Bill number 4.420/2021, authored by Deputy Carlos Bezerra, is currently being considered by the Constitution, Justice and Citizenship Committee of the lower chamber of the Brazilian Parliament. Amending the Code of Civil Procedure, issued in 2015, it aims to protect the private savings of individuals up to an amount equal to 40 minimum wages from potential seizure on behalf of their creditors.
On Sept. 15, the bill’s rapporteur, Deputy Felipe Francischini, officially confirmed its agreement with a recent amendment suggestion from another Deputy, Fernando Marangoni, to include crypto assets in the list of protected funds. According to Francischini’s note:
“Nowadays, people’s investment behavior changed, with the traditional savings account losing ground to other forms of financial investment.”

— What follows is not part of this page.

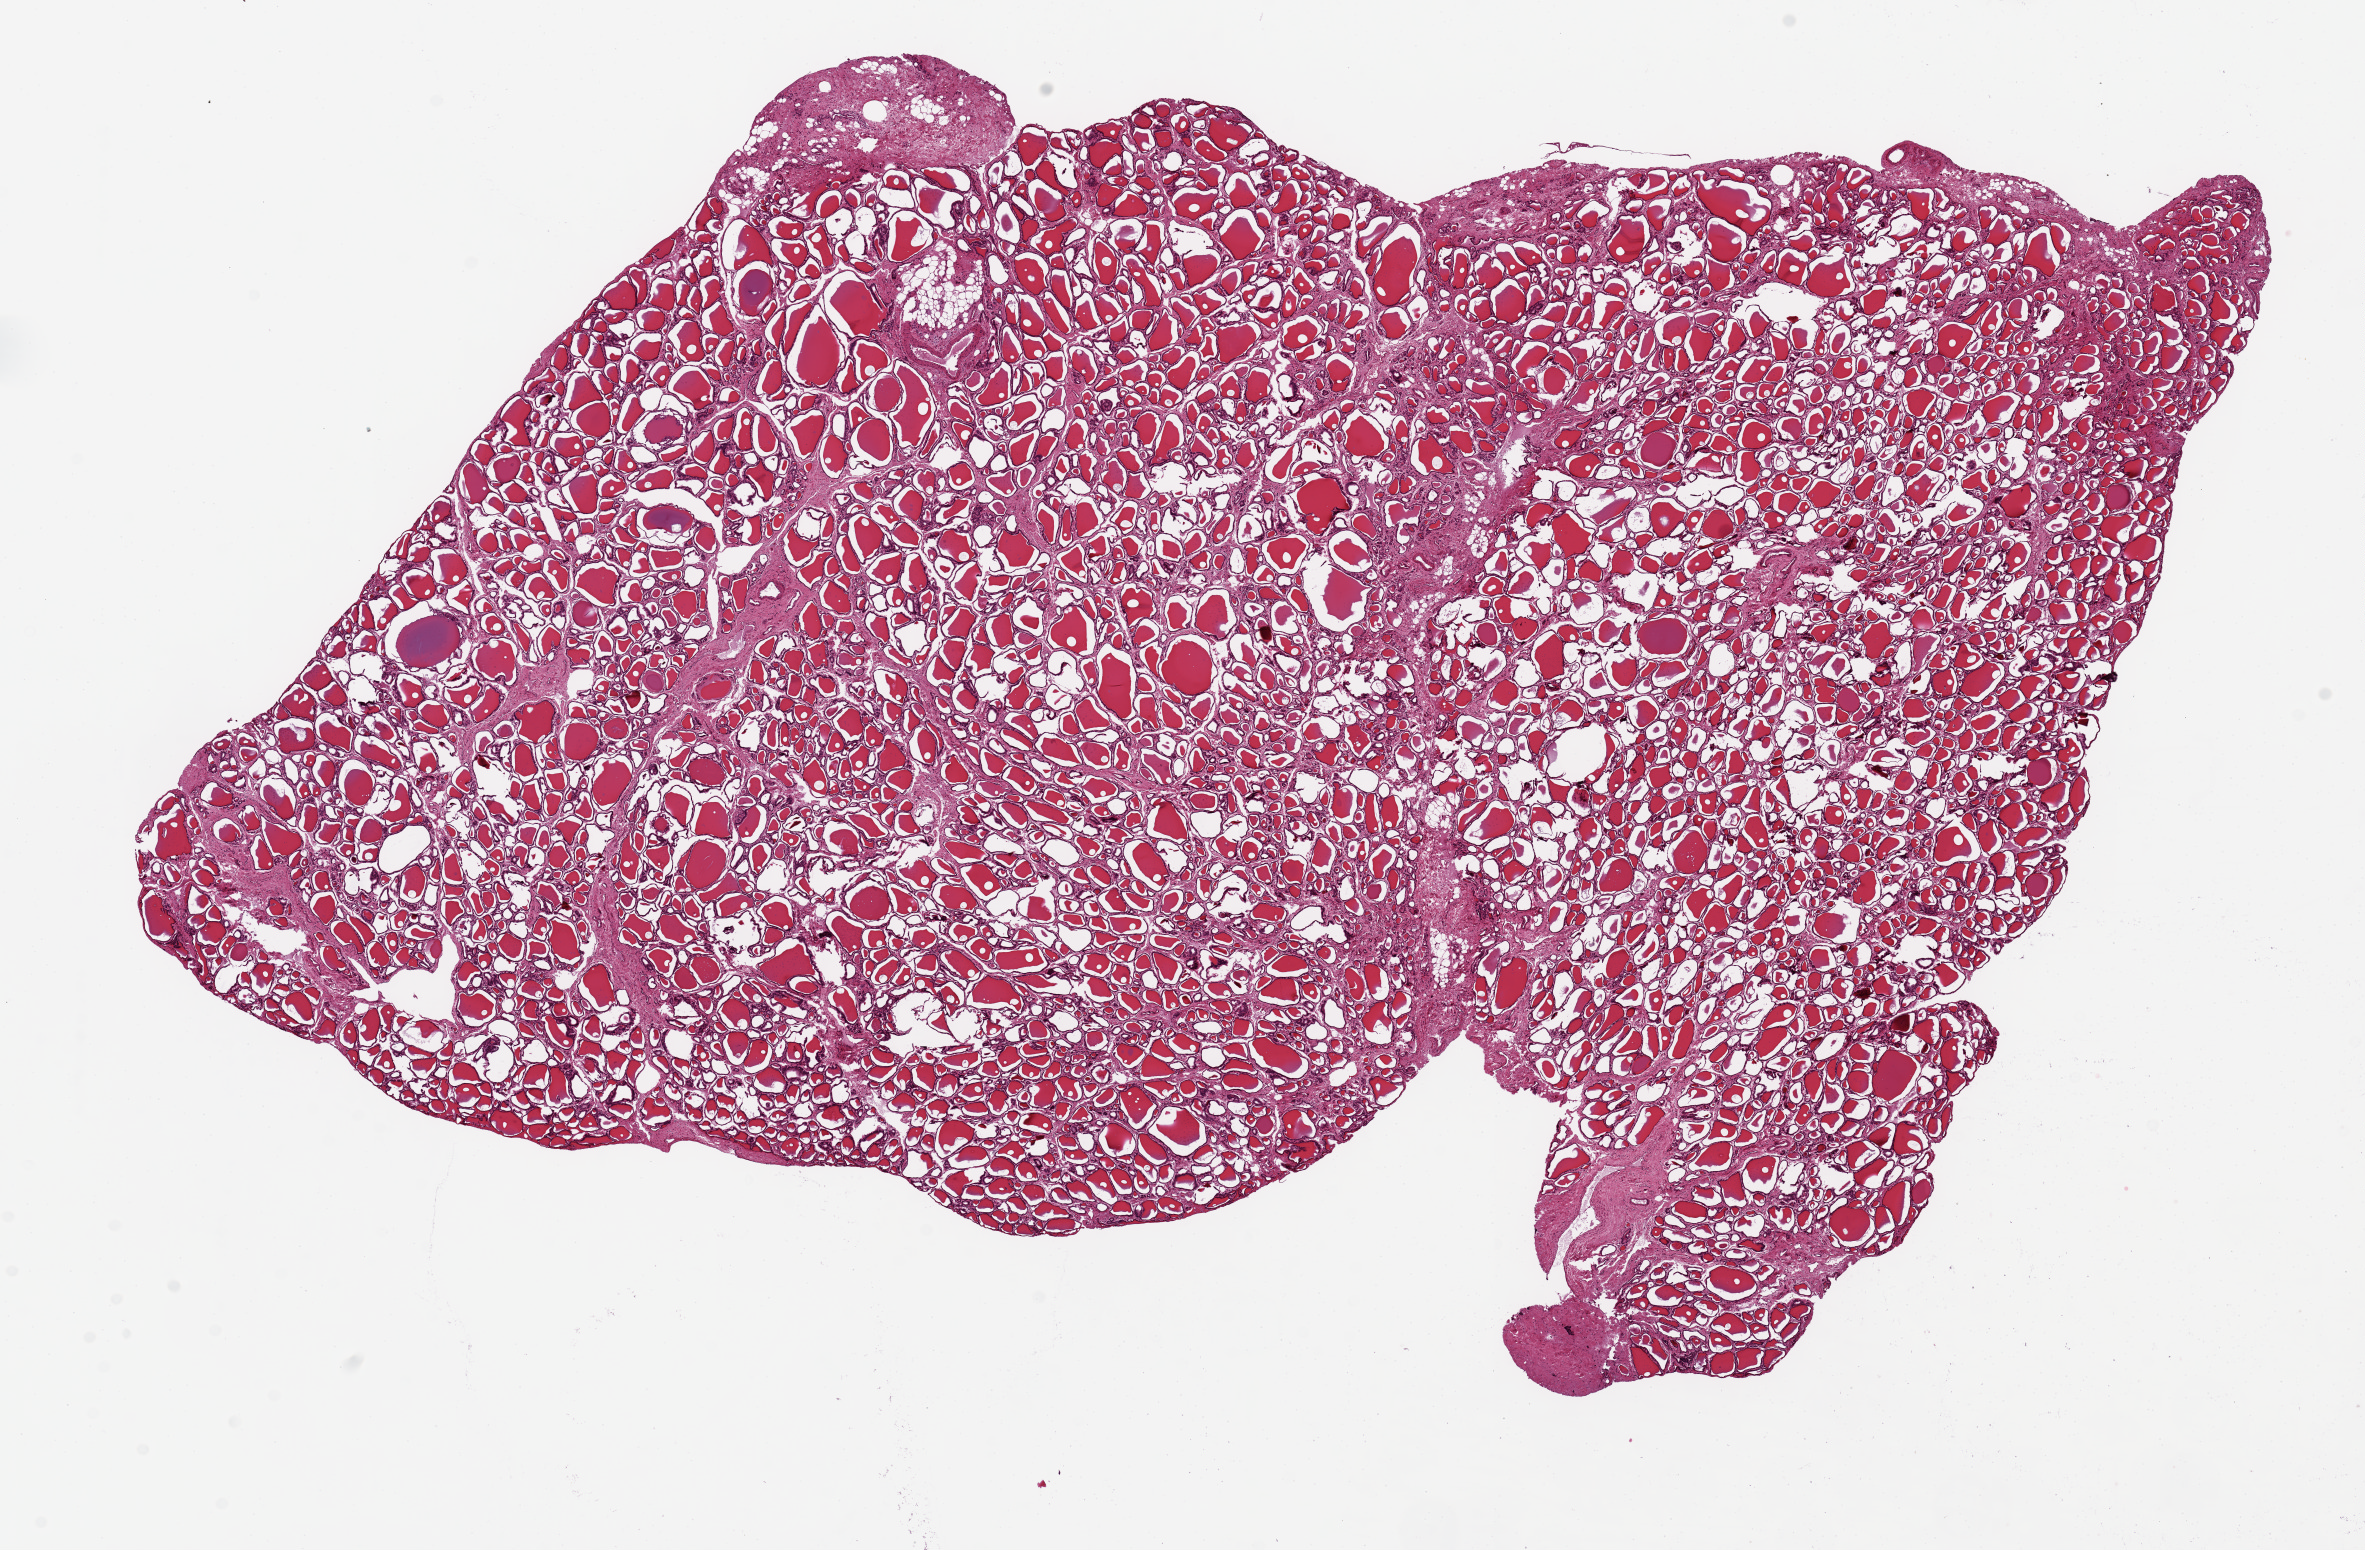
Whole-slide image, H&E stain, shown as a low-resolution overview of the whole scanned area (about 18.7 x 12.3 mm), PAXgene-fixed paraffin-embedded (PFPE) section, sampled site (target tissue): thyroid, donor tissue sample. Female donor.
• review note (as recorded): 1 ~14x7mm aliquot, no visible goiter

Such inclusion became possible after the Brazilian crypto framework came into effect in June 2023. The current amendment refers specifically to this framework, defining virtual assets as “digital representations of value that can be traded or transferred via electronic means and used for making payments or investments.”
Acknowledgment of crypto as real money has an opposite side in Brazil. In August, a congressional committee approved amendments to a bill that would raise taxes on cryptocurrencies held overseas.